The Gruen Watch Company was formerly one of the largest watch manufacturers in the United States. It was in business from about 1894 to 1958 and was based in Cincinnati, Ohio. It was founded in 1908 by German-born watchmaker Dietrich Grün, who changed the spelling of his name to "Gruen" because the letter ü does not exist in English.
During World War II, the Time Hill factory stopped making watches and instead worked exclusively for the U.S. military, manufacturing gauges and instruments for aircraft, ships and submarines. The company also made precision gauges used for delicate surgical instruments and for radios and other electronic equipment. During World War II, some watches were still manufactured at the Precision Factory in Switzerland and imported.

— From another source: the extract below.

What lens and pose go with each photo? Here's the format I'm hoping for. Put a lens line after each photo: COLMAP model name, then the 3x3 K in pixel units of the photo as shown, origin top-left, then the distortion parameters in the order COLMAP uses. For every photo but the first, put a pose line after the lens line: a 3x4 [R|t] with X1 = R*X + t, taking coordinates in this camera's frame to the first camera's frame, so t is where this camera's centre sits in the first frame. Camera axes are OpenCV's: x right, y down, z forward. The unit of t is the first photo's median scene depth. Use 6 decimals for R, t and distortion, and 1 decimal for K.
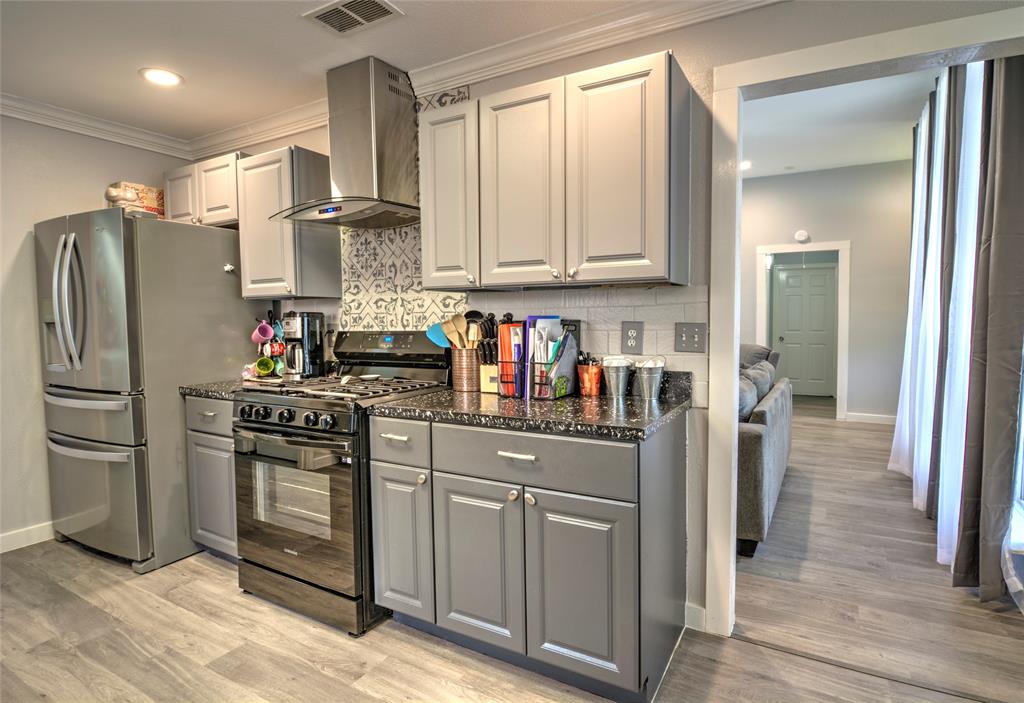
lens RADIAL K [[536.9, 0, 512.0], [0, 536.9, 351.5], [0, 0, 1]] dist [-0.002138, -0.017893]
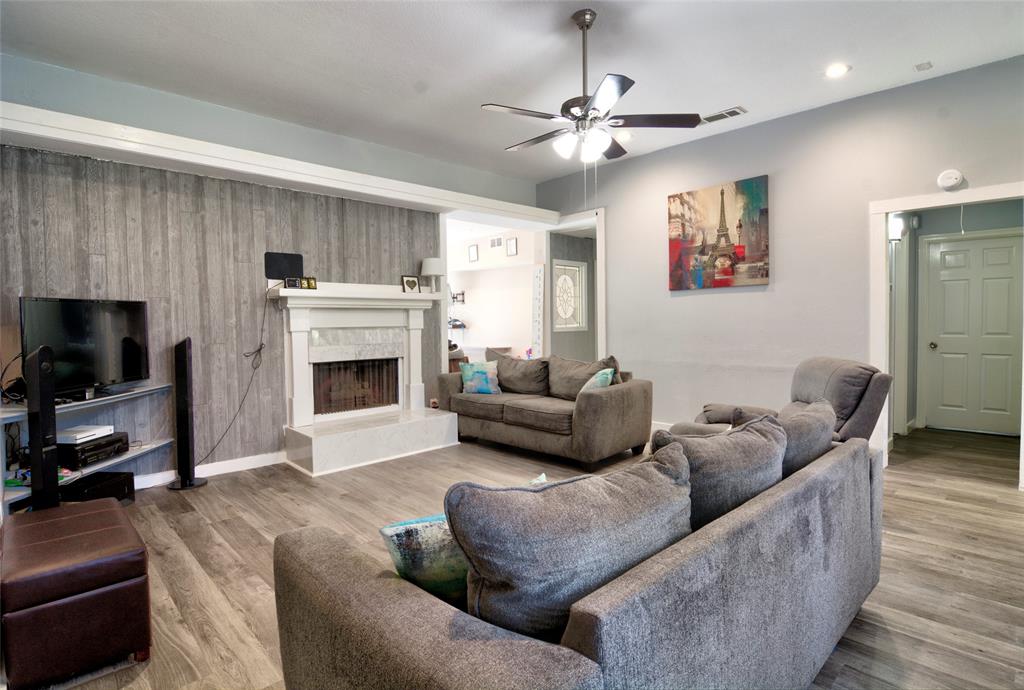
lens RADIAL K [[513.5, 0, 512.0], [0, 513.5, 345.0], [0, 0, 1]] dist [-0.019496, -0.000539]
pose [[0.958119, 0.002345, -0.286361, 0.435688], [-0.004987, 0.999951, -0.008498, -0.040160], [0.286327, 0.009570, 0.958084, 0.595627]]
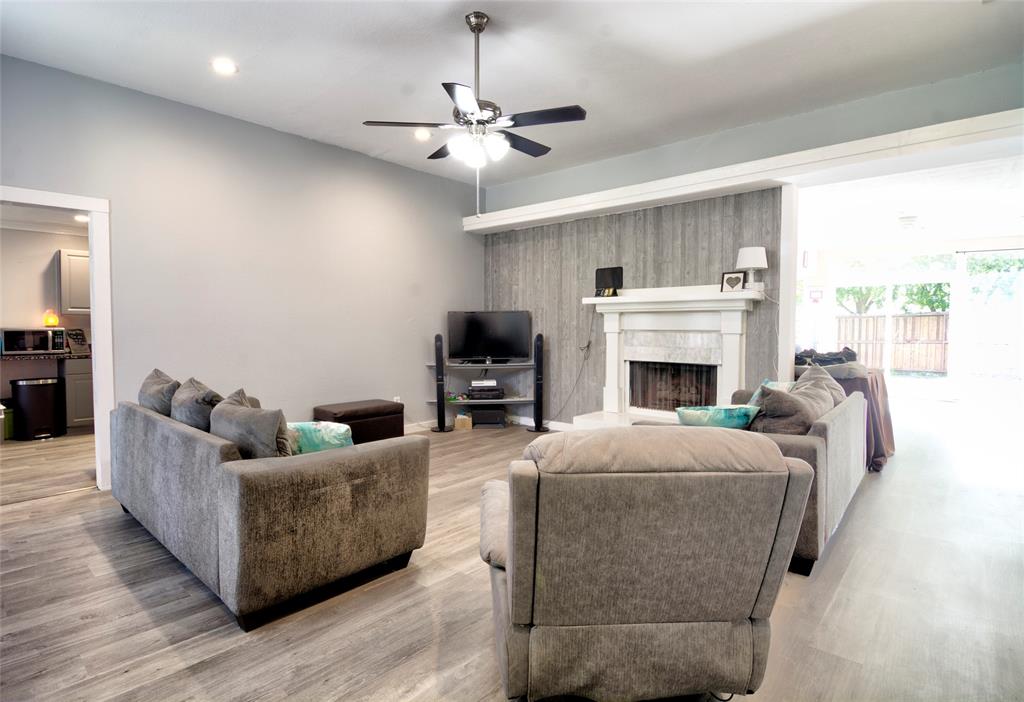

It was during and shortly after World War II that many American watch companies began to lose market share to Swiss imports. Many American watch companies began to move manufacturing to Switzerland in the 1940s and 1950s, while Gruen, who had always manufactured watch movements in Germany or Switzerland, launched the '21' series of wristwatches (named for their 21-jewel movements) which were entirely made in the United States.
The Gruen family sold their interest in the company in 1953, and the firm was broken up and sold in 1958. The watch manufacturing business was moved to New York under new ownership, and manufacturing was done exclusively in Switzerland.
The operation in Biel/Bienne closed its doors in 1977; their wonderful building topping the city was bought by their old supplier, J. Aegler, now Rolex Manufacture.